Sunday, November 13, 2016

Seeds

I give these prairie tours every fall at a farm museum and I just never know what is going to stick.  Does anyone really learn anything or is is just cheap entertainment for a day? I do this thing where I strip the seeds off a stem of yellow coneflower and let the kids pass them around to smell their minty spicy aroma.  It's a crowd control gimmick because it makes them quiet down to carefully pass the handful of seeds from palm to palm and sniff and compare assessments of what the fragrance reminds them of.
But this fall, something a little different happened.  One boy stopped me as I was about to move on the the next topic and said, "Wait, you said they were seeds.  Does that mean I could grow flowers from them?" Cautious of the pronoun and any offer of forbidden samples I might be agreeing to, I said, "Yes, these are the seeds of a plant called yellow coneflower and if whoever still has them wants to drop them on the other side of the path, maybe they will grow there."  Catching my attempt to thwart his attempts to appropriate prairie, he says "Can we take some HOME and grow them?"  Okay, HOW can I resist.

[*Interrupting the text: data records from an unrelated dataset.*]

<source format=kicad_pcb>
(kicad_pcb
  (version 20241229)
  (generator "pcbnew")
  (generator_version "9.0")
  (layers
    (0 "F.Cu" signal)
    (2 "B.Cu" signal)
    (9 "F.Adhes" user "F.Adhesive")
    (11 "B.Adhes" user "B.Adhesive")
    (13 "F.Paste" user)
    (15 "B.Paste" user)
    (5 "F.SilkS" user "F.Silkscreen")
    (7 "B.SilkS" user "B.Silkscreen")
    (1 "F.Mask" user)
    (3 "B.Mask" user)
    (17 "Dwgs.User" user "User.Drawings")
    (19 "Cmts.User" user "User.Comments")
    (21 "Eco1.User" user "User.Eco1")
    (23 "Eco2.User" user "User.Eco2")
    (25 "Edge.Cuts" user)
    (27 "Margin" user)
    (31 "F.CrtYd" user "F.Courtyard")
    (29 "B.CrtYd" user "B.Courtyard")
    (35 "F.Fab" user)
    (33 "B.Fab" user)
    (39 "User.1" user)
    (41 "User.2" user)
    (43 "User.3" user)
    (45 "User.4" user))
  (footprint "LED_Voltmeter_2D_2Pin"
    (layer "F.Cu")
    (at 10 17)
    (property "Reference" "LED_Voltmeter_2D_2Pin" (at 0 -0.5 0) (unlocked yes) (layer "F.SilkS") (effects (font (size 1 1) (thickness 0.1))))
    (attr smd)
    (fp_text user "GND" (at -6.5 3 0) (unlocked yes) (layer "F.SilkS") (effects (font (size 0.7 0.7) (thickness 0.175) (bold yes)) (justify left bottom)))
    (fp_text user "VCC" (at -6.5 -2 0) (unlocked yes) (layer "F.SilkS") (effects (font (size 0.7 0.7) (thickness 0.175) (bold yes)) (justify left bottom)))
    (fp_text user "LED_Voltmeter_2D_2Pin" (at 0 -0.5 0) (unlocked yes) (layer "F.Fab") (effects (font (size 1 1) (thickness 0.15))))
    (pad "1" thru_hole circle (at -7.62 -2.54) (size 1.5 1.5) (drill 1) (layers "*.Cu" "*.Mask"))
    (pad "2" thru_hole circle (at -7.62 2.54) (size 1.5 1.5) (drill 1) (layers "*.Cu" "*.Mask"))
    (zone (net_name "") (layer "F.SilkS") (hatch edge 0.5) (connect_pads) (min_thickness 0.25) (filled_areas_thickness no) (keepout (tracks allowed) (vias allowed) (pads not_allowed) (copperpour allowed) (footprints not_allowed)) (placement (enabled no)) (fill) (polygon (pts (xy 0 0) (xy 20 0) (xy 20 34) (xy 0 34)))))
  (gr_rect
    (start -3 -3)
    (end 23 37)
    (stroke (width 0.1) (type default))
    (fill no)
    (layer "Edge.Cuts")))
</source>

I explain that we have a rule against letting kids pick things because we are going to have hundreds of schoolkids thru the tours that Friday and hundreds of members of the public thru on Sunday and we'd have nothing to show if everyone took something, and then I say that whoever wants some can line up and I'll give them a few seeds, just this once, and they can't tell.  Every single student in the group got into line, palms upturned, to take a seed head and carefully put it in their pocket.  I told them to be sure to remember to not leave the seeds in their pockets for the laundry, and to plant them in a place that was sunny when they got home or any time before spring. The young man suggests that the teacher write that in her notebook so that they will remember about the sunny location part.

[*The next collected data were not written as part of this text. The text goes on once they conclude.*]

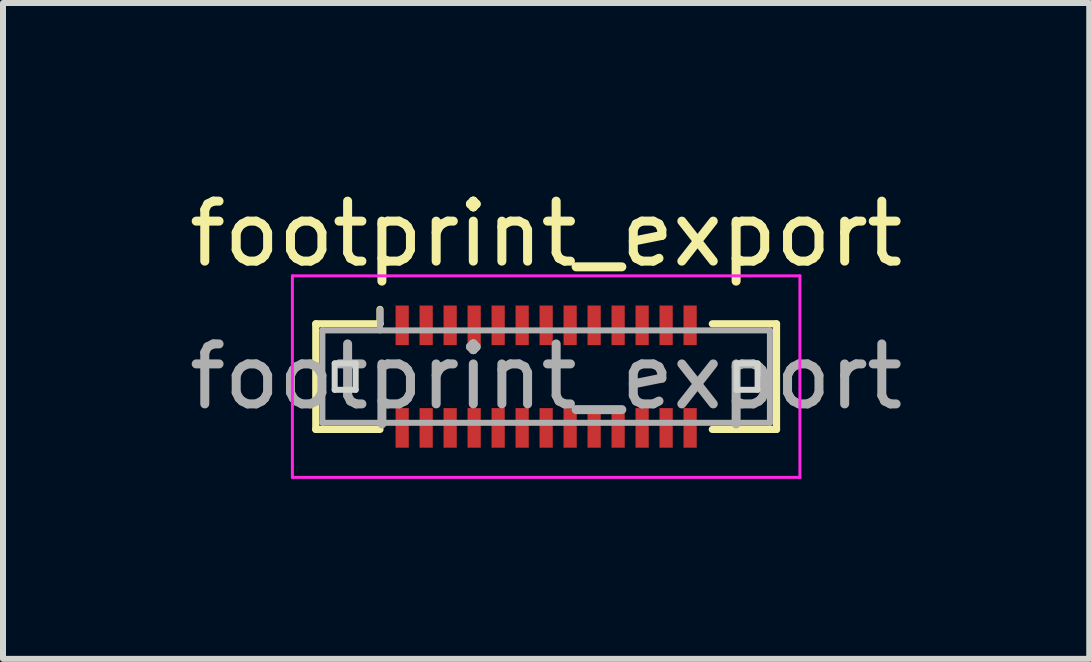
<source format=kicad_pcb>
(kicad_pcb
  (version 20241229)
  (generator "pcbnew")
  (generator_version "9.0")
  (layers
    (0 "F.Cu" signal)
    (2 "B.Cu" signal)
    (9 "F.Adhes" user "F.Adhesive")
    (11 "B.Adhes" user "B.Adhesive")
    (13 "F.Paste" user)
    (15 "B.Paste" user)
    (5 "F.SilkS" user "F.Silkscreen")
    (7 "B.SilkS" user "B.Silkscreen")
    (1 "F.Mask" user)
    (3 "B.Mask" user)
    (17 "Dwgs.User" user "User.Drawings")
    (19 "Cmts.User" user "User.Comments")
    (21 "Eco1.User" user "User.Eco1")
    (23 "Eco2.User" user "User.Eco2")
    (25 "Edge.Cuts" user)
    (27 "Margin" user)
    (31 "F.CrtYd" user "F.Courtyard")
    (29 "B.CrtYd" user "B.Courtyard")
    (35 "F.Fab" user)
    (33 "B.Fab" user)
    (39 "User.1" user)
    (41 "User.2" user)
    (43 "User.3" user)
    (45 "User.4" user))
  (footprint "footprint_export"
    (layer "F.Cu")
    (at 6.054 3.228)
    (property "Reference" "footprint_export" (at 0 -2.38 0) (layer "F.SilkS") (effects (font (size 1 1) (thickness 0.15))))
    (attr smd)
    (fp_line (start -3.84 -0.88) (end -2.77 -0.88) (stroke (width 0.12) (type solid)) (layer "F.SilkS"))
    (fp_line (start -3.84 0.88) (end -3.84 -0.88) (stroke (width 0.12) (type solid)) (layer "F.SilkS"))
    (fp_line (start -2.77 -0.88) (end -2.77 -1.12) (stroke (width 0.12) (type solid)) (layer "F.SilkS"))
    (fp_line (start -2.77 0.88) (end -3.84 0.88) (stroke (width 0.12) (type solid)) (layer "F.SilkS"))
    (fp_line (start 2.77 0.88) (end 3.84 0.88) (stroke (width 0.12) (type solid)) (layer "F.SilkS"))
    (fp_line (start 3.84 -0.88) (end 2.77 -0.88) (stroke (width 0.12) (type solid)) (layer "F.SilkS"))
    (fp_line (start 3.84 0.88) (end 3.84 -0.88) (stroke (width 0.12) (type solid)) (layer "F.SilkS"))
    (fp_line (start -3.525 -0.22) (end -3.525 0.22) (stroke (width 0.1) (type solid)) (layer "Edge.Cuts"))
    (fp_line (start -3.525 0.22) (end -3.175 0.22) (stroke (width 0.1) (type solid)) (layer "Edge.Cuts"))
    (fp_line (start -3.175 -0.22) (end -3.525 -0.22) (stroke (width 0.1) (type solid)) (layer "Edge.Cuts"))
    (fp_line (start -3.175 0.22) (end -3.175 -0.22) (stroke (width 0.1) (type solid)) (layer "Edge.Cuts"))
    (fp_line (start 3.175 -0.22) (end 3.175 0.22) (stroke (width 0.1) (type solid)) (layer "Edge.Cuts"))
    (fp_line (start 3.175 0.22) (end 3.525 0.22) (stroke (width 0.1) (type solid)) (layer "Edge.Cuts"))
    (fp_line (start 3.525 -0.22) (end 3.175 -0.22) (stroke (width 0.1) (type solid)) (layer "Edge.Cuts"))
    (fp_line (start 3.525 0.22) (end 3.525 -0.22) (stroke (width 0.1) (type solid)) (layer "Edge.Cuts"))
    (fp_line (start -4.23 -1.68) (end -4.23 1.68) (stroke (width 0.05) (type solid)) (layer "F.CrtYd"))
    (fp_line (start -4.23 1.68) (end 4.23 1.68) (stroke (width 0.05) (type solid)) (layer "F.CrtYd"))
    (fp_line (start 4.23 -1.68) (end -4.23 -1.68) (stroke (width 0.05) (type solid)) (layer "F.CrtYd"))
    (fp_line (start 4.23 1.68) (end 4.23 -1.68) (stroke (width 0.05) (type solid)) (layer "F.CrtYd"))
    (fp_line (start -3.73 -0.77) (end -3.73 0.77) (stroke (width 0.1) (type solid)) (layer "F.Fab"))
    (fp_line (start -3.73 0.77) (end 3.73 0.77) (stroke (width 0.1) (type solid)) (layer "F.Fab"))
    (fp_line (start -2.77 -0.77) (end -2.77 -1.12) (stroke (width 0.1) (type solid)) (layer "F.Fab"))
    (fp_line (start 3.73 -0.77) (end -3.73 -0.77) (stroke (width 0.1) (type solid)) (layer "F.Fab"))
    (fp_line (start 3.73 0.77) (end 3.73 -0.77) (stroke (width 0.1) (type solid)) (layer "F.Fab"))
    (fp_text user "${REFERENCE}" (at 0 0 0) (layer "F.Fab") (effects (font (size 1 1) (thickness 0.15))))
    (pad "1" smd rect (at -2.4 -0.855) (size 0.22 0.66) (layers "F.Cu" "F.Mask" "F.Paste"))
    (pad "2" smd rect (at -2.4 0.855) (size 0.22 0.66) (layers "F.Cu" "F.Mask" "F.Paste"))
    (pad "3" smd rect (at -2 -0.855) (size 0.22 0.66) (layers "F.Cu" "F.Mask" "F.Paste"))
    (pad "4" smd rect (at -2 0.855) (size 0.22 0.66) (layers "F.Cu" "F.Mask" "F.Paste"))
    (pad "5" smd rect (at -1.6 -0.855) (size 0.22 0.66) (layers "F.Cu" "F.Mask" "F.Paste"))
    (pad "6" smd rect (at -1.6 0.855) (size 0.22 0.66) (layers "F.Cu" "F.Mask" "F.Paste"))
    (pad "7" smd rect (at -1.2 -0.855) (size 0.22 0.66) (layers "F.Cu" "F.Mask" "F.Paste"))
    (pad "8" smd rect (at -1.2 0.855) (size 0.22 0.66) (layers "F.Cu" "F.Mask" "F.Paste"))
    (pad "9" smd rect (at -0.8 -0.855) (size 0.22 0.66) (layers "F.Cu" "F.Mask" "F.Paste"))
    (pad "10" smd rect (at -0.8 0.855) (size 0.22 0.66) (layers "F.Cu" "F.Mask" "F.Paste"))
    (pad "11" smd rect (at -0.4 -0.855) (size 0.22 0.66) (layers "F.Cu" "F.Mask" "F.Paste"))
    (pad "12" smd rect (at -0.4 0.855) (size 0.22 0.66) (layers "F.Cu" "F.Mask" "F.Paste"))
    (pad "13" smd rect (at 0 -0.855) (size 0.22 0.66) (layers "F.Cu" "F.Mask" "F.Paste"))
    (pad "14" smd rect (at 0 0.855) (size 0.22 0.66) (layers "F.Cu" "F.Mask" "F.Paste"))
    (pad "15" smd rect (at 0.4 -0.855) (size 0.22 0.66) (layers "F.Cu" "F.Mask" "F.Paste"))
    (pad "16" smd rect (at 0.4 0.855) (size 0.22 0.66) (layers "F.Cu" "F.Mask" "F.Paste"))
    (pad "17" smd rect (at 0.8 -0.855) (size 0.22 0.66) (layers "F.Cu" "F.Mask" "F.Paste"))
    (pad "18" smd rect (at 0.8 0.855) (size 0.22 0.66) (layers "F.Cu" "F.Mask" "F.Paste"))
    (pad "19" smd rect (at 1.2 -0.855) (size 0.22 0.66) (layers "F.Cu" "F.Mask" "F.Paste"))
    (pad "20" smd rect (at 1.2 0.855) (size 0.22 0.66) (layers "F.Cu" "F.Mask" "F.Paste"))
    (pad "21" smd rect (at 1.6 -0.855) (size 0.22 0.66) (layers "F.Cu" "F.Mask" "F.Paste"))
    (pad "22" smd rect (at 1.6 0.855) (size 0.22 0.66) (layers "F.Cu" "F.Mask" "F.Paste"))
    (pad "23" smd rect (at 2 -0.855) (size 0.22 0.66) (layers "F.Cu" "F.Mask" "F.Paste"))
    (pad "24" smd rect (at 2 0.855) (size 0.22 0.66) (layers "F.Cu" "F.Mask" "F.Paste"))
    (pad "25" smd rect (at 2.4 -0.855) (size 0.22 0.66) (layers "F.Cu" "F.Mask" "F.Paste"))
    (pad "26" smd rect (at 2.4 0.855) (size 0.22 0.66) (layers "F.Cu" "F.Mask" "F.Paste")))
  (gr_rect
    (start -3 -3)
    (end 15.107 7.933)
    (stroke (width 0.1) (type default))
    (fill no)
    (layer "Edge.Cuts")))
</source>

We moved on to the beebalm, where I showed them how the leaves are fragrant when crushed and how there is a tiny black seed at the bottom of each tiny tube in the cluster of tubes that make up each flower.  Again, a question from the same boy, "Could we grow these too?" Internally mentally rolling my eyes at what I have unleashed in my rule breaking escapade, I cautiously answer "Well, yes, I suppose you could."  They line up again, palms open.  "Wait," says the ringleader, "How will we keep the seeds separate in our pocket?"  I ask the teacher how much paper she has and she shows me a full notebook.  I ask if each kid can have a sheet and she agrees, and I ask for one myself, tear it in half, and show them how to fold it into a tiny envelope.  Soon, I have nine kids on their knees in the grassy path, folding tiny envelopes and fishing the seeds from their pockets to put in one.  I pick a beebalm head for each for their second envelope, and we move on to talk about the birds that are eating the seeds of the tall stalks of prairie dock. 
I love those kids and I really hope at least one of them remembered to plant their seeds.  I also secretly hope the seeds of that plant spread into a nearby fencerow bed and the seeds of those plants jump the fence into a neighbor's perennial garden and the neighbor on the far side admires it and is given seeds for their own garden.  Do YOU want some prairie seeds?  I have yellow conefower and dock this year.  And I can tell you where to buy others for next spring.